From: hal@finney.org
Date: Sat Nov 03 2001 - 09:43:54 MST


Scerir forwards:

> Any
> definition of intelligence, they say, cannot ignore a living being's
> environment, including its very own body. In their view, an organism
> is only intelligent relative to how well it solves the problems that its
> surroundings throw at it. This runs counter to many historical ideas,
> including the concept that the mind is separate from the body, or that it
> is possible to build a desktop computer that thinks like a human
> without having the same physical environment or body.

Why was the subject of this posting "Scientists locate intelligence
... in brain", when the claim of the article is that intelligence is
as much a property of the BODY and that the idea of associating it with
just the brain is supposedly obsolete?

> To explore the
> idea of intelligence, the researchers ran computer simulations of
> artificial neural networks called "minibrains." In the simulations, 251
> minibrains each attempted to pick the less popular of two choices, 0
> and 1, analogous to 251 motorists all trying to pick the less congested
> road.
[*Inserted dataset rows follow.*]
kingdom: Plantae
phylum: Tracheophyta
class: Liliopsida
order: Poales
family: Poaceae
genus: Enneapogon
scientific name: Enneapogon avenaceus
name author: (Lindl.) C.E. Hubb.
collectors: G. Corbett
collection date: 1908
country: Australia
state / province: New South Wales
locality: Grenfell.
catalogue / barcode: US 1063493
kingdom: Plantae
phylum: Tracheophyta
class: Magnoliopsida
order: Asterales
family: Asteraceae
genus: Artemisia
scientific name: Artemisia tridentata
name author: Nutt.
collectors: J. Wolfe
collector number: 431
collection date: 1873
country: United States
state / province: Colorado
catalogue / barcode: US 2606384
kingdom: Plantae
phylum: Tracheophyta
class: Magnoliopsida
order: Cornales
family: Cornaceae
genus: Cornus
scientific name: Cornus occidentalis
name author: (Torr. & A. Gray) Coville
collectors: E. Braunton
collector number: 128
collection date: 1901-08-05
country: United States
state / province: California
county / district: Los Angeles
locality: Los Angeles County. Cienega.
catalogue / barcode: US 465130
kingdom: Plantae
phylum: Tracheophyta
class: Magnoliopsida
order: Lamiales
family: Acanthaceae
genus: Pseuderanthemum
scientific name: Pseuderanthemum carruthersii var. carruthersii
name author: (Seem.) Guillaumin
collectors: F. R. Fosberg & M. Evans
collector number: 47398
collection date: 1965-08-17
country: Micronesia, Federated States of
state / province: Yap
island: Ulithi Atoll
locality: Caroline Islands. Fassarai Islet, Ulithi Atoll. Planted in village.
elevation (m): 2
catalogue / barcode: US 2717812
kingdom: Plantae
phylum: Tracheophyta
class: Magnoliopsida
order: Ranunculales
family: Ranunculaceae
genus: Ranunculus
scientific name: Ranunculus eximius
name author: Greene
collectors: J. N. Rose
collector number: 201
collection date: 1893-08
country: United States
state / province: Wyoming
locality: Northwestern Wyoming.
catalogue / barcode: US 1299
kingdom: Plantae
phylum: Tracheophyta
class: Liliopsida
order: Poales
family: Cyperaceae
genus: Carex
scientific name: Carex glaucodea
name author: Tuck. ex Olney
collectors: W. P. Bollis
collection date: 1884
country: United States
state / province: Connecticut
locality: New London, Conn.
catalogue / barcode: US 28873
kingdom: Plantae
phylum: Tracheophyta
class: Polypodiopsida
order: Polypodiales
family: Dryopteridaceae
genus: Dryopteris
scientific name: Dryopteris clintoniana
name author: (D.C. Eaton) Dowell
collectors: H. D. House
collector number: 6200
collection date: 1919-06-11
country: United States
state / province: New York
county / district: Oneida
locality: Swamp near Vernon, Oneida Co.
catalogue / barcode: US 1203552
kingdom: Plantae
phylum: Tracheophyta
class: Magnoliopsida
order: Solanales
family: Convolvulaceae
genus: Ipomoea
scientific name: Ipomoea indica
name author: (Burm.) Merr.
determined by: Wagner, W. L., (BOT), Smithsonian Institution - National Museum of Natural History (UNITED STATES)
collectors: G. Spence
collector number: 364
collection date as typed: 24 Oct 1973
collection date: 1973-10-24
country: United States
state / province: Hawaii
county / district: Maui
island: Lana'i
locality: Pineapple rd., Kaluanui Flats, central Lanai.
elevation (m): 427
This "Minority Game" would be repeated over many successive
> rounds. Each minibrain consisted of three layers of "neurons": "input
> neurons," which dictated how many past rounds it could remember,
> leading to an intermediary layer, which then led into an "output" layer
> that determined what choice was made.

This is the oldest model of neural networks around. These simple 3
layer networks with Hebbian learning models were considered obsolete 30
years ago. I'm amazed that people are still using them and trying to
draw results from them.

> Only when the
> researchers introduced a "rogue" minibrain with more intermediate
> neurons to analyze the past rounds did it attain more than a 50 percent
> success rate. Their simulations suggest that intelligence often hinges
> on how much one can make use of the data in its physical
> environment. (Wakeling and Bak, Physical Review E, November
> 2001)

Gee, let's see, they made a network with more layer-two neurons and it did
better than the ones with fewer. Making a bigger BRAIN made it do better.
Does that surprise anyone? Seem like an earthshaking result?

How exactly does that support their notion that the mind can no longer
be considered separate from the body? They made the BRAIN bigger and
it got more intelligent, unsurprisingly. Seems rather a weak foundation
to draw sweeping philosophical conclusions about the mind-body problem.